Pools van permanent getransfecteerde cellen zijn zeer heterogene mengsels van klonen die verschillen in transgene expressie en groeisnelheid. Zeer productieve klonen hebben meestal een lager groeipercentage 21. Daarom, lage producerende cellen, waarvan velen in de cultuur na transfectie aanwezig zijn, bijna onvermijdelijk overgroeien de hoge producenten vroeg of laat. Om deze bias te minimaliseren, onderzochten we de mutaties C-179G en C-41G in klonale cellijnen. Omdat we de effecten op de productie van een potentieel commercieel product wilden beoordelen, zijn we als reporter overgestapt op een IgG-IL2 fusie-eiwit. Zo werden promotorvarianten die beide mutaties alleen (CGC of CCG) of in combinatie (CGG) bevatten, stroomopwaarts van de lichte keten en het zware kettinggen van een IgG-IL2 expressieplasmide ingebracht.
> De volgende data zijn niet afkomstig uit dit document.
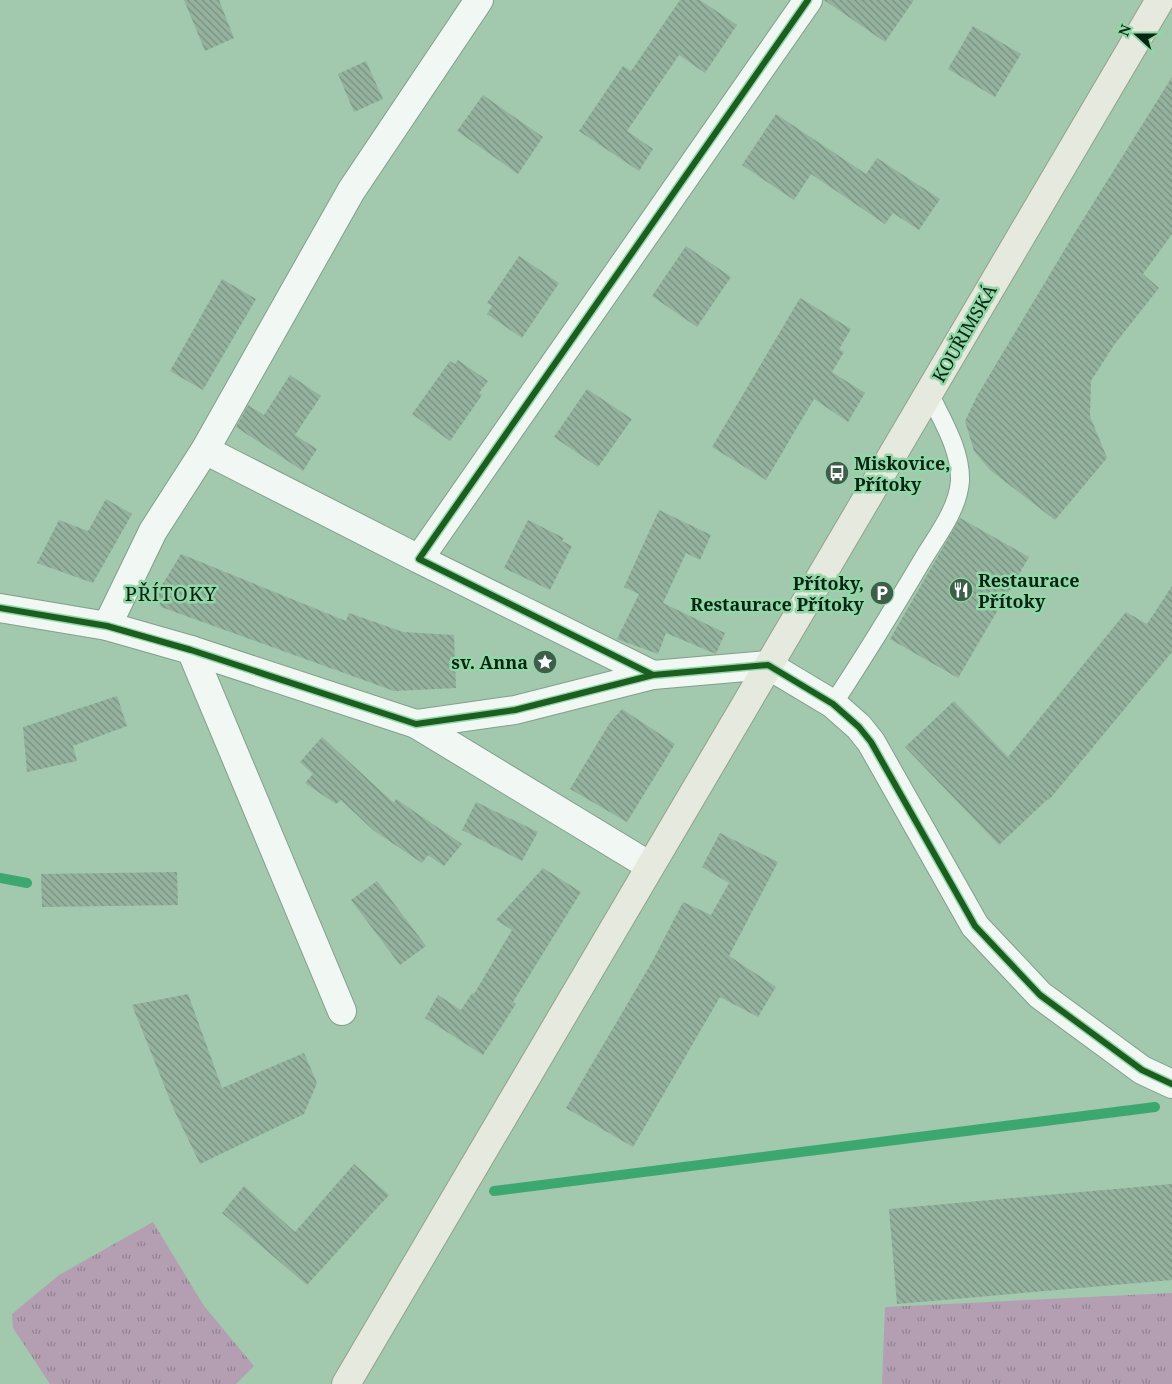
<svg xmlns="http://www.w3.org/2000/svg" width="1172" height="1384" font-family="'Noto Serif',serif">
	<style>
		.grass { fill: url(#grass-tufts) }
		.lines { fill: none; stroke-linecap: round; stroke-linejoin: round }
		.stream { stroke: #3ca870; stroke-width: 10 }
		.building { fill: url(#building-back-hatch) }
		.lane-casing { stroke: #829f8b; stroke-width: 20 }
		.street-casing { stroke: #829f8b; stroke-width: 30 }
		.secondary-casing { stroke: #829f8b; stroke-width: 30 }
		.primary-casing { stroke: #92a289; stroke-width: 30 }
		.lane { stroke: #f1f7f3; stroke-width: 18 }
		.street { stroke: #f1f7f3; stroke-width: 28 }
		.secondary { stroke: #f1f7f3; stroke-width: 28 }
		.primary { stroke: #e5e9de; stroke-width: 28 }
		.cycleway-casing { stroke: #93d7a8; stroke-width: 9 }
		.cycleway { stroke: #1b5e20; stroke-width: 6 }
		.labels { text-anchor: middle; dominant-baseline: central; stroke-width: 5; stroke-linejoin: round; paint-order: stroke }
		.street-label { font-size: 18px; fill: #082514; stroke: #93d7a8 }
		.poi-label { font-size: 18px; font-weight: bold; fill: #082514; stroke: #93d7a8; text-anchor: start }
		.quarter-label { font-size: 20px; letter-spacing: 1px; fill: #082514; stroke: #93d7a8 }
	</style>
	<defs>
		<pattern id="grass-tufts" width="24" height="20" patternUnits="userSpaceOnUse" patternTransform="scale(1.25)"><rect width="24" height="20" fill="#b49fb2"/><path d="M3 7l-1-3M5 7V3M7 7l1-3M15 17l-1-3M17 17v-4M19 17l1-3" fill="none" stroke="#908190"/></pattern>
		<pattern id="building-back-hatch" width="6" height="6" patternUnits="userSpaceOnUse" patternTransform="scale(1.25)"><rect width="6" height="6" fill="#94b29e"/><path d="M-1 5l2 2M0 0l6 6M5-1l2 2" fill="none" stroke="#779180"/></pattern>
	</defs>
	<rect width="100%" height="100%" fill="#a2c8ae"/>
	<path class="grass" d="M153,1222L204,1306L254,1366L236,1384H50L13,1328L12,1314L59,1275Z
		M1172,1293V1384H882L885,1307Z"/>
	<g class="lines">
		<path class="stream" d="M0,878L27,883
			M494,1191L1155,1107"/>
	</g>
	<path class="building" d="M184,0H219L234,38L205,51Z
		M680,0H700L737,25L705,73L679,55L627,131L653,149L639,171L579,131L623,66L631,71Z
		M824,0H914L885,42Z
		M973,26L1021,54L995,97L948,69Z
		M366,61L383,99L354,112L338,74Z
		M1172,77V234L1143,274L1159,288L1114,345L1091,381L1090,416L1107,458L1055,520L990,470L974,451L965,421L977,396L1074,234Z
		M483,95L543,137L518,174L457,131Z
		M776,114L866,174L877,158L940,199L919,230L893,213L885,224L811,174L794,200L742,165Z
		M686,246L731,277L697,327L652,296Z
		M519,256L559,283L522,338L487,314L492,306L487,303Z
		M222,279L256,299L203,390L170,371Z
		M800,298L851,329L839,349L844,352L832,372L865,393L848,422L814,399L766,480L712,447Z
		M458,360L488,381L479,393L482,395L450,441L412,414L450,361L455,364Z
		M290,375L321,396L295,435L317,449L303,471L236,427L248,405L264,415Z
		M587,389L632,419L598,467L554,437Z
		M106,499L132,514L93,583L37,563L59,520L88,531Z
		M659,510L711,535L700,560L686,553L663,603L725,633L716,654L666,633L658,654L617,639L639,594L624,587Z
		M960,518L1029,557L958,678L890,639Z
		M528,520L564,538L562,541L572,546L550,590L504,568Z
		M181,554L346,621L349,613L403,632L454,635L456,688L394,691L161,607L156,595Z
		M1172,586V652L1049,800L1048,799L999,845L905,747L954,701L1008,757L1126,612L1147,624Z
		M117,696L127,726L73,746L77,761L27,772L23,727Z
		M622,709L675,744L627,822L570,789L609,724Z
		M322,737L394,803L396,799L462,844L444,866L428,855L422,863L373,830L341,800L336,804L305,783L313,774L300,762Z
		M476,802L538,832L522,861L462,830Z
		M720,833L778,862L729,956L776,987L758,1017L720,997L633,1147L566,1108L652,962L683,902L711,915L729,883L702,867Z
		M543,868L581,892L513,1002L516,1004L483,1055L425,1018L438,995L461,1010L472,993L474,994L512,930L496,920Z
		M177,872L178,905L42,907L41,874Z
		M377,881L426,946L400,965L351,900Z
		M188,994L222,1088L304,1053L317,1083L304,1114L200,1164L174,1110L132,1005Z
		M354,1164L389,1195L307,1285L222,1213L244,1186L295,1232Z
		M1172,1184V1280L897,1304L889,1209Z"/>
	<g class="lines">
		<g class="lane-casing">
			<path id="lane" d="M833,704C864,657 894,608 923,559C937,536 958,509 960,481C961,450 942,420 929,393"/>
		</g>
		<g class="street-casing">
			<path id="street" d="M205,450L419,559
				M107,626L153,531L205,450L351,191L479,0
				M191,650L342,1011
				M653,675L419,559L808,0
				M416,724L650,866"/>
		</g>
		<g class="secondary-casing">
			<path id="secondary" d="M0,608L107,626L191,650L416,724L515,710L653,675L768,665L833,704L859,727L871,742L975,926L1040,995L1142,1070L1172,1084"/>
		</g>
		<g class="primary-casing">
			<path id="primary" d="M346,1384L1160,0"/>
		</g>
		<use href="#lane" class="lane"/>
		<use href="#street" class="street"/>
		<use href="#secondary" class="secondary"/>
		<use href="#primary" class="primary"/>
		<g class="cycleway-casing">
			<path id="cycleway" d="M0,608L107,626L191,650L416,724L515,710L653,675L768,665L833,704L859,727L871,742L975,926L1040,995L1142,1070L1172,1084
				M653,675L419,559L808,0"/>
		</g>
		<use href="#cycleway" class="cycleway"/>
	</g>
	<defs>
		<g id="bus-disc" transform="scale(1.25)"><circle r="9.5" fill="#3e5e4a" stroke="#93d7a8"/><path d="M-5-6H5V4H4V6H2V4H-2V6H-4V4H-5ZM-3.5-4V0h7V-4ZM-3.5 1.2v1.5H-2V1.2ZM2 1.2v1.5H3.5V1.2Z" fill="#fff"/></g>
		<g id="restaurant-disc" transform="scale(1.25)"><circle r="9.5" fill="#3e5e4a" stroke="#93d7a8"/><path d="M-5-6h1v4h1v-4h1v4h1v-4h1v5L-1.5 .5V6h-2V.5L-5-1ZM5-6V6H3V1.5H1.5Q1.5-4 5-6Z" fill="#fff"/></g>
		<g id="parking-disc" transform="scale(1.25)"><circle r="9.5" fill="#3e5e4a" stroke="#93d7a8"/><path d="M-3.5-5.5H1a3.5 3.5 0 0 1 0 7H-1V5.5H-3.5ZM-1-3.4V-.6H.8a1.4 1.4 0 0 0 0-2.8Z" fill="#fff"/></g>
		<g id="sight-disc" transform="scale(1.25)"><circle r="9.5" fill="#3e5e4a" stroke="#93d7a8"/><path d="M0-6L1.8-2.2L6-1.7L2.9 1.2L3.7 5.4L0 3.3L-3.7 5.4L-2.9 1.2L-6-1.7L-1.8-2.2Z" fill="#fff"/></g>
	</defs>
	<g fill-rule="evenodd">
		<use href="#bus-disc" x="837" y="473"/>
		<use href="#restaurant-disc" x="961" y="590"/>
		<use href="#parking-disc" x="882" y="593"/>
		<use href="#sight-disc" x="545" y="662"/>
	</g>
	<g class="labels">
		<g class="street-label">
			<text transform="translate(964 333) rotate(-60)">KOUŘIMSKÁ</text>
		</g>
		<g class="poi-label">
			<text x="854" y="463">Miskovice,<tspan x="854" dy="21">Přítoky</tspan></text>
			<text x="978" y="580">Restaurace<tspan x="978" dy="21">Přítoky</tspan></text>
			<text x="864" y="583" text-anchor="end">Přítoky,<tspan x="864" dy="21">Restaurace Přítoky</tspan></text>
			<text x="528" y="662" text-anchor="end">sv. Anna</text>
		</g>
		<g class="quarter-label">
			<text x="171" y="593">PŘÍTOKY</text>
		</g>
	</g>
	<g transform="translate(1137 35) rotate(291)" stroke="#93d7a8" stroke-width="4" paint-order="stroke">
	<path d="M0-4L9 19L0 12L-9 19Z" fill="#082514"/>
	<text y="-8" font-size="14" font-weight="bold" text-anchor="middle" fill="#082514">N</text>
	</g>
</svg>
Expressieplasmiden met CCG, CGC, CGG of de ongemuteerde hCMV-MIE werden getransfecteerd in CHO-K1 cellen en stabiel getransfecteerde klonen werden geïsoleerd in 384-wells platen. Dertig clonale cellijnen per construct werden willekeurig geselecteerd en uitgebreid tot zes-well platen. Nadat de cellijnen een stabiele groei hadden laten zien, bestudeerden we hun productiviteit gedurende ongeveer twee maanden, van dag 68 tot dag 134 na transfectie. Sommige cellijnen gingen verloren als gevolg van verontreiniging of verminderde levensvatbaarheid, toch werden 23 tot 29 klonen per constructie onderzocht over de gehele periode van tijd.
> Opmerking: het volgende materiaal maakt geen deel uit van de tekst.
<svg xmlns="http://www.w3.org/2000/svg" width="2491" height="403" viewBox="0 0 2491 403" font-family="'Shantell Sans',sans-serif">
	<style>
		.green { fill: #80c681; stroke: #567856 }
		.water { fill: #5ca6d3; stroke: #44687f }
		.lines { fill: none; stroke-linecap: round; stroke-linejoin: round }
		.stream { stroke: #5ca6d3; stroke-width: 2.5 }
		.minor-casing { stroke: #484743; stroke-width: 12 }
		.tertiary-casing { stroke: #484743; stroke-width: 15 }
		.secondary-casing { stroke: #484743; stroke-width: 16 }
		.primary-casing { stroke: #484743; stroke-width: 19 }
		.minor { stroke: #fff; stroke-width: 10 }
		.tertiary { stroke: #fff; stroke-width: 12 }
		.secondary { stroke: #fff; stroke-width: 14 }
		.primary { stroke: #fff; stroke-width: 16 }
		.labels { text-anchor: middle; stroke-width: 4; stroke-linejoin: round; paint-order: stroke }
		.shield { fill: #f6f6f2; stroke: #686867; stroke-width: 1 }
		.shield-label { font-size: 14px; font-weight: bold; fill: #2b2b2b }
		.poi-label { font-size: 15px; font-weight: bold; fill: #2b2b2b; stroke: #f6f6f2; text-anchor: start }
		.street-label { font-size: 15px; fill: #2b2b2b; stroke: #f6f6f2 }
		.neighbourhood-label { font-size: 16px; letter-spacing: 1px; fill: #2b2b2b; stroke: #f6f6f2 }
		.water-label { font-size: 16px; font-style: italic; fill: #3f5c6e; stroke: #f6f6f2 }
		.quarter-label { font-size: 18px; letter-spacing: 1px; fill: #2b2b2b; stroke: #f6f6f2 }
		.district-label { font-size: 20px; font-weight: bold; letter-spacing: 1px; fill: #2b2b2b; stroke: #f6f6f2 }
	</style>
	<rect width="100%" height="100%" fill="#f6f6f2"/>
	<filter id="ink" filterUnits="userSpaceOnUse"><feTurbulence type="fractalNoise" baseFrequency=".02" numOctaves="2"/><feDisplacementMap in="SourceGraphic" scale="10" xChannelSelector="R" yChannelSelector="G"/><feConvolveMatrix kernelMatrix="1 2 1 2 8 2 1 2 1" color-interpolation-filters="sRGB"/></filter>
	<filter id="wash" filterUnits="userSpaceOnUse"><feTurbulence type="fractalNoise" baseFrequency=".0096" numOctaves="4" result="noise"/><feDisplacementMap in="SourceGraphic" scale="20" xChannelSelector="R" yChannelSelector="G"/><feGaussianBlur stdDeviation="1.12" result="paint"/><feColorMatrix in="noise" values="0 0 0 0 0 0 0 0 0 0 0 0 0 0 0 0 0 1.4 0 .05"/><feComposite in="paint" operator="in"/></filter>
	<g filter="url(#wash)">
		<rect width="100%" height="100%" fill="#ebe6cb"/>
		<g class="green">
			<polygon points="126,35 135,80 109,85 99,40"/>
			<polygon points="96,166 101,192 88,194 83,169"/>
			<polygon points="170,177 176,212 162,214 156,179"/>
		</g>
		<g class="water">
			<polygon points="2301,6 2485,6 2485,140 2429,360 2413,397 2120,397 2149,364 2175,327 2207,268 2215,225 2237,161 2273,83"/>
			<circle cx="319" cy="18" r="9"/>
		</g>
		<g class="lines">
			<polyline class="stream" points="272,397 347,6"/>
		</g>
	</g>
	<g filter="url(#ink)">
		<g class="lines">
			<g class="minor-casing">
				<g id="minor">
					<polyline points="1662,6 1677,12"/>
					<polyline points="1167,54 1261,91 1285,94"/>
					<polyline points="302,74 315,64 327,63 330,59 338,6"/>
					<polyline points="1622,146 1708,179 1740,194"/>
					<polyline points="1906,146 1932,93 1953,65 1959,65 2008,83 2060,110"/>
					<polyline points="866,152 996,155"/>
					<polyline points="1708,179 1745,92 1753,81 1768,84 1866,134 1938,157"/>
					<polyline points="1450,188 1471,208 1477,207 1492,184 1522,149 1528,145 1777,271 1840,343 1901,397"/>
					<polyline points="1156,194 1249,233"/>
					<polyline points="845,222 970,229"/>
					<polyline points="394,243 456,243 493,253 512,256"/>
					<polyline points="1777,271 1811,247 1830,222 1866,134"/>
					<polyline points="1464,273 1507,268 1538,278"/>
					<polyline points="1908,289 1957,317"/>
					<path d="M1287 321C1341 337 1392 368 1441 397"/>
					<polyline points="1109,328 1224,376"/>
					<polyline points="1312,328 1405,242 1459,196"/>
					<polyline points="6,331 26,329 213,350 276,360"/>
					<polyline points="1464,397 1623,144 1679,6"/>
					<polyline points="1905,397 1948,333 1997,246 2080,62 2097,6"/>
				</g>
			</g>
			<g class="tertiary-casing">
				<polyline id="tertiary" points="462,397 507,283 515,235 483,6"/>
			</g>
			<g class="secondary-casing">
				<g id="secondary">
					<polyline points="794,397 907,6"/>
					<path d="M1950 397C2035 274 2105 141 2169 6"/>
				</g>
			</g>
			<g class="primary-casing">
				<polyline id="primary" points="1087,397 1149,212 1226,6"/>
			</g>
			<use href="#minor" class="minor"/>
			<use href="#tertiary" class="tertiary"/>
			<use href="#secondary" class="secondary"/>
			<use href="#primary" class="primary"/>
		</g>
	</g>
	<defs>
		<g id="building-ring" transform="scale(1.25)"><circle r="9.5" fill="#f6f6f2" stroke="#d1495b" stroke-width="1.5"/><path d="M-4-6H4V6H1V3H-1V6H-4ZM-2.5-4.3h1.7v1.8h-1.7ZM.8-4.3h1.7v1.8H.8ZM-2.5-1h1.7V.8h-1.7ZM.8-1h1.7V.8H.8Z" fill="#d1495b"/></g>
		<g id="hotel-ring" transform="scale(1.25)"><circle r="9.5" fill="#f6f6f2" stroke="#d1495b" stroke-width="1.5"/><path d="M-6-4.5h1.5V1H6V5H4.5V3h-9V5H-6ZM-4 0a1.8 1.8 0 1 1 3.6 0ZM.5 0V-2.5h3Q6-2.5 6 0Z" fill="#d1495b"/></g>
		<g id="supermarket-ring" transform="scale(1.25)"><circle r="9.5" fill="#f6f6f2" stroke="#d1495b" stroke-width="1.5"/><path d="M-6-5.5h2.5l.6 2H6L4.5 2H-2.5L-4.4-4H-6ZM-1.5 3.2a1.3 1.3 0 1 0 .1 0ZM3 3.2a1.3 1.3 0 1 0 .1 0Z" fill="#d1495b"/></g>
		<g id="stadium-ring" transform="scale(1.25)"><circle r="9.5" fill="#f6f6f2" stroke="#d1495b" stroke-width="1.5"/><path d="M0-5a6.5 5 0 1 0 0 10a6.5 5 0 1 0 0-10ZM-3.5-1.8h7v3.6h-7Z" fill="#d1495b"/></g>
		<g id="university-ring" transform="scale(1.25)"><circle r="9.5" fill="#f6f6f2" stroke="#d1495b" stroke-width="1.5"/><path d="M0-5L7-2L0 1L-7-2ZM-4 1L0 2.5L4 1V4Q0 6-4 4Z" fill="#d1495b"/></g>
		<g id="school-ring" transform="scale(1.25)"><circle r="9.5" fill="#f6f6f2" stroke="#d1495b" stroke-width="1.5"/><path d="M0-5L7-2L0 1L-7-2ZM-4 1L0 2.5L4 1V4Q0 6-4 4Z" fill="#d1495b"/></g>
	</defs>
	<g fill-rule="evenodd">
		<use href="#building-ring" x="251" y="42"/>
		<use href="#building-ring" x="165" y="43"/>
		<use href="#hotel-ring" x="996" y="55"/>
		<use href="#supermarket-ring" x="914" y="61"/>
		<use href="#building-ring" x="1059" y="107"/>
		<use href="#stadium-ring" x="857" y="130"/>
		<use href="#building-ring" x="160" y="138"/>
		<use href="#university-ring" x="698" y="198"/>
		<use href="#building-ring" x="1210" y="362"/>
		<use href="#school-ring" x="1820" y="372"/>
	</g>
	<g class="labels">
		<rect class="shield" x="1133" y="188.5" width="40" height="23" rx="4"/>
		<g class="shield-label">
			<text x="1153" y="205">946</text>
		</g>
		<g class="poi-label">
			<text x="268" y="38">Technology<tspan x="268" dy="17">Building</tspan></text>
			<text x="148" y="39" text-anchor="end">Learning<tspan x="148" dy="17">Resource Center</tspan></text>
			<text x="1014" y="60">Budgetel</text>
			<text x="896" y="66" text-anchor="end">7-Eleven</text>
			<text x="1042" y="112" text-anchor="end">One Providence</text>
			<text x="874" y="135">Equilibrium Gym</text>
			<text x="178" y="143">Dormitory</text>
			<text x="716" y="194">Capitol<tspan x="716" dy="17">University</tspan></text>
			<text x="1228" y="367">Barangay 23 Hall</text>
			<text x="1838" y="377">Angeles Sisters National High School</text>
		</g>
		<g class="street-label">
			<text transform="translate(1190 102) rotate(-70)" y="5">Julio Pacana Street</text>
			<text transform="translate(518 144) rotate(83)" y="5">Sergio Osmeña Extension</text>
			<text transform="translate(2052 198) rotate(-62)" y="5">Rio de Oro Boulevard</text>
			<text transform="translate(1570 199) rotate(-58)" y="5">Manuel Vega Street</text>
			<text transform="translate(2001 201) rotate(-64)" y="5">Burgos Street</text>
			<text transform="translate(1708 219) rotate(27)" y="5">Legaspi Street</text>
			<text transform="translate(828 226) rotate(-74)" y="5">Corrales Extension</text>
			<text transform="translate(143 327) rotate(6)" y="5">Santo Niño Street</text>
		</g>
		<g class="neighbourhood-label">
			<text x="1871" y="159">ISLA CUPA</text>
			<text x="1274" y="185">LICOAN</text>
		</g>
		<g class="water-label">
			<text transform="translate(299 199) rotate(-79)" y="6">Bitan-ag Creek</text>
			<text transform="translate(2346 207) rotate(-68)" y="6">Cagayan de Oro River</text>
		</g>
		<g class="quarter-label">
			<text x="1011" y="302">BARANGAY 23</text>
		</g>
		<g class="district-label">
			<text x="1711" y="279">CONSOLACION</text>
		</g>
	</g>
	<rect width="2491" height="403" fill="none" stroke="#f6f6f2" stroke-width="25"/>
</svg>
gedurende de gehele studie bepaalden we IgG-IL2 concentraties in celkweek supernatanten en productiviteit per cel en dag (specifieke productiviteit qP). Aan het begin (dag 68) en het einde (dag 134) van het onderzoek vertoonden met CGC getransfecteerde cellijnen significant hogere titers dan de transfecterende controlestoffen (α = 0,05; Fig. 2 bis). Cellijnen met opmerkelijk hoge titers werden ook waargenomen onder de CGG transfectanten op dag 68 en onder de CCG en CGG transfectanten op dag 134. Wanneer we specifieke productiviteiten vergeleken tussen cellijnen getransfecteerd met verschillende constructies, deden we soortgelijke waarnemingen (Fig. 2b). Om de onnauwkeurigheid in het tellen van cellen te compenseren, hebben we de specifieke productieactiviteiten qP van twee passages in het begin (dag 68-71 en 83-86 na transfectie die de vroegst beschikbare data punten vertegenwoordigen) en drie passages aan het einde van de lange termijn teelt (dag 124-127, dag 127-131 en dag131-134 na transfectie) gemiddeld. Significante verschillen tussen cellijnen getransfecteerd met CGC of CCC werden waargenomen aan het einde van de lange termijn teelt (α = 0,05).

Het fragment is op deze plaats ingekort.